- [Exercise details] Rewrite the records below with each "developed" changed to "processed", keeping all other text the same.

- [Extracted data]
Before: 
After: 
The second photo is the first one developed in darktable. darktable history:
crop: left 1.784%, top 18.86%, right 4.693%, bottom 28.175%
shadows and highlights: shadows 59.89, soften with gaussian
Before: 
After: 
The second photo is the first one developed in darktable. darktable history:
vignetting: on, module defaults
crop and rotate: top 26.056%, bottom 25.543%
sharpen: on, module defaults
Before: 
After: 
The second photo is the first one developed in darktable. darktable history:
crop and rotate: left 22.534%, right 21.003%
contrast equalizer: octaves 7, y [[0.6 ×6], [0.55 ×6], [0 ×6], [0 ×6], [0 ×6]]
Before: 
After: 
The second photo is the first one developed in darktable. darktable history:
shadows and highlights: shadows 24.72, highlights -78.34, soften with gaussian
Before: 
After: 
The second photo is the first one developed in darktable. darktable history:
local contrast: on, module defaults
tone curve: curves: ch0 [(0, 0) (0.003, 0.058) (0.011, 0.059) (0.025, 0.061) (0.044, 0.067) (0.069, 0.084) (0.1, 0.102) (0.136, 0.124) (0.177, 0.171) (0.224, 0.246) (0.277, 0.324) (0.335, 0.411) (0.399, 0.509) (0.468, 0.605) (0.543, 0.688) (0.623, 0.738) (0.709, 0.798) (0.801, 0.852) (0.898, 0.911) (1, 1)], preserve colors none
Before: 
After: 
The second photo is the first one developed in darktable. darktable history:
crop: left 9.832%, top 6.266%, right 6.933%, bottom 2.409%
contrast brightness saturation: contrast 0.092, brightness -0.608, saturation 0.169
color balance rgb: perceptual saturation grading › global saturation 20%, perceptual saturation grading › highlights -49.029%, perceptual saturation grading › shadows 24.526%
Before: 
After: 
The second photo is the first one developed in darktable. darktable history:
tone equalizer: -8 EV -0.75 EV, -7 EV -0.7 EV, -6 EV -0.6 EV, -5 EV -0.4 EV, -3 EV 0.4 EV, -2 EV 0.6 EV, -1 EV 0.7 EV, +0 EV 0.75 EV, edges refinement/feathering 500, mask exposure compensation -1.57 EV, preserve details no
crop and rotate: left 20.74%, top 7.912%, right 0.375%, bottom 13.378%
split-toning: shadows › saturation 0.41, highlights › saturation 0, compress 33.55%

- [Expected answer]
Before: 
After: 
The second photo is the first one processed in darktable. darktable history:
crop: left 1.784%, top 18.86%, right 4.693%, bottom 28.175%
shadows and highlights: shadows 59.89, soften with gaussian
Before: 
After: 
The second photo is the first one processed in darktable. darktable history:
vignetting: on, module defaults
crop and rotate: top 26.056%, bottom 25.543%
sharpen: on, module defaults
Before: 
After: 
The second photo is the first one processed in darktable. darktable history:
crop and rotate: left 22.534%, right 21.003%
contrast equalizer: octaves 7, y [[0.6 ×6], [0.55 ×6], [0 ×6], [0 ×6], [0 ×6]]
Before: 
After: 
The second photo is the first one processed in darktable. darktable history:
shadows and highlights: shadows 24.72, highlights -78.34, soften with gaussian
Before: 
After: 
The second photo is the first one processed in darktable. darktable history:
local contrast: on, module defaults
tone curve: curves: ch0 [(0, 0) (0.003, 0.058) (0.011, 0.059) (0.025, 0.061) (0.044, 0.067) (0.069, 0.084) (0.1, 0.102) (0.136, 0.124) (0.177, 0.171) (0.224, 0.246) (0.277, 0.324) (0.335, 0.411) (0.399, 0.509) (0.468, 0.605) (0.543, 0.688) (0.623, 0.738) (0.709, 0.798) (0.801, 0.852) (0.898, 0.911) (1, 1)], preserve colors none
Before: 
After: 
The second photo is the first one processed in darktable. darktable history:
crop: left 9.832%, top 6.266%, right 6.933%, bottom 2.409%
contrast brightness saturation: contrast 0.092, brightness -0.608, saturation 0.169
color balance rgb: perceptual saturation grading › global saturation 20%, perceptual saturation grading › highlights -49.029%, perceptual saturation grading › shadows 24.526%
Before: 
After: 
The second photo is the first one processed in darktable. darktable history:
tone equalizer: -8 EV -0.75 EV, -7 EV -0.7 EV, -6 EV -0.6 EV, -5 EV -0.4 EV, -3 EV 0.4 EV, -2 EV 0.6 EV, -1 EV 0.7 EV, +0 EV 0.75 EV, edges refinement/feathering 500, mask exposure compensation -1.57 EV, preserve details no
crop and rotate: left 20.74%, top 7.912%, right 0.375%, bottom 13.378%
split-toning: shadows › saturation 0.41, highlights › saturation 0, compress 33.55%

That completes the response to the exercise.